§ **What needs to be done**:
For each line of the data below, copy it if it holds the word "Dollar".

§ **Data for this task**:
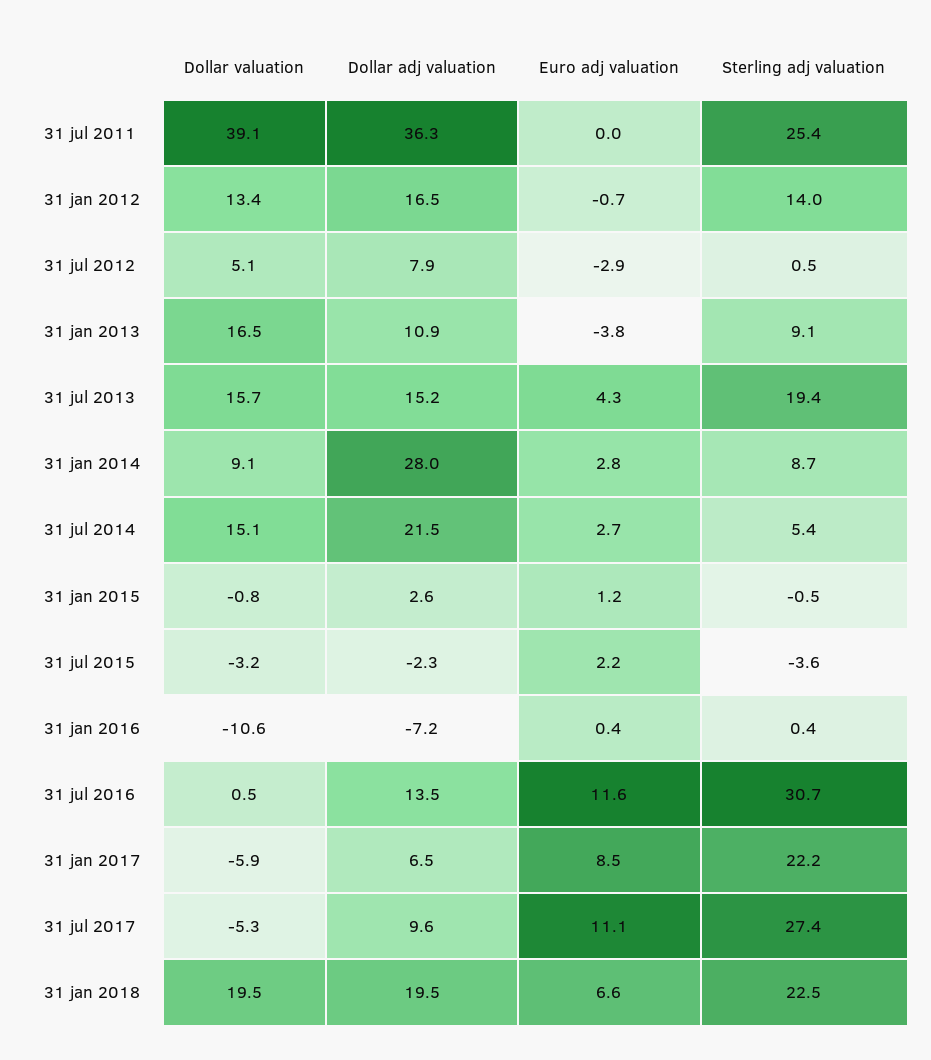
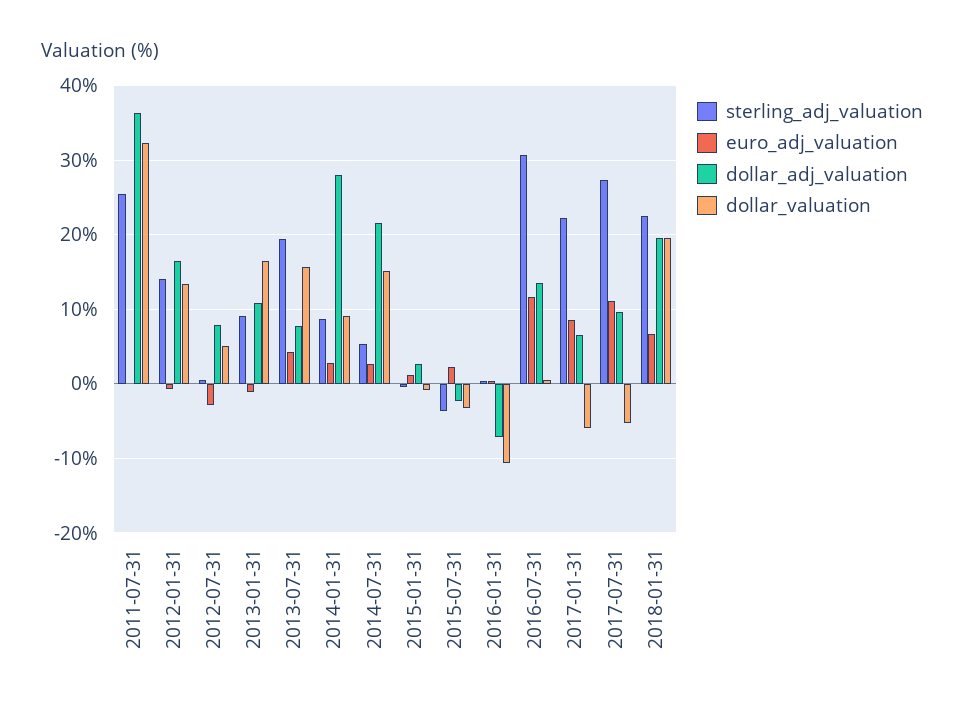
  {
    "Dollar valuation": {
-     "31 jul 2011": 39.1,
+     "31 jul 2011": 32,
      "31 jan 2012": 13.4,
      "31 jul 2012": 5.1,
      "31 jan 2013": 16.5,
      "31 jul 2013": 15.7,
      "31 jan 2014": 9.1,
      "31 jul 2014": 15.1,
      "31 jan 2015": -0.8,
      "31 jul 2015": -3.2,
      "31 jan 2016": -10.6,
      "31 jul 2016": 0.5,
      "31 jan 2017": -5.9,
      "31 jul 2017": -5.3,
      "31 jan 2018": 19.5
    },
    "Dollar adj valuation": {
      "31 jul 2011": 36.3,
      "31 jan 2012": 16.5,
      "31 jul 2012": 7.9,
      "31 jan 2013": 10.9,
-     "31 jul 2013": 15.2,
+     "31 jul 2013": 8,
      "31 jan 2014": 28,
      "31 jul 2014": 21.5,
      "31 jan 2015": 2.6,
      "31 jul 2015": -2.3,
      "31 jan 2016": -7.2,
      "31 jul 2016": 13.5,
      "31 jan 2017": 6.5,
      "31 jul 2017": 9.6,
      "31 jan 2018": 19.5
    },
    "Euro adj valuation": {
      "31 jul 2011": 0,
      "31 jan 2012": -0.7,
      "31 jul 2012": -2.9,
-     "31 jan 2013": -3.8,
+     "31 jan 2013": -1,
      "31 jul 2013": 4.3,
      "31 jan 2014": 2.8,
      "31 jul 2014": 2.7,
      "31 jan 2015": 1.2,
      "31 jul 2015": 2.2,
      "31 jan 2016": 0.4,
      "31 jul 2016": 11.6,
      "31 jan 2017": 8.5,
      "31 jul 2017": 11.1,
      "31 jan 2018": 6.6
    },
    "Sterling adj valuation": {
      "31 jul 2011": 25.4,
      "31 jan 2012": 14,
      "31 jul 2012": 0.5,
      "31 jan 2013": 9.1,
      "31 jul 2013": 19.4,
      "31 jan 2014": 8.7,
      "31 jul 2014": 5.4,
      "31 jan 2015": -0.5,
      "31 jul 2015": -3.6,
      "31 jan 2016": 0.4,
      "31 jul 2016": 30.7,
      "31 jan 2017": 22.2,
      "31 jul 2017": 27.4,
      "31 jan 2018": 22.5
    }
  }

§ **Exercise response**:
    "Dollar valuation": {
    "Dollar adj valuation": {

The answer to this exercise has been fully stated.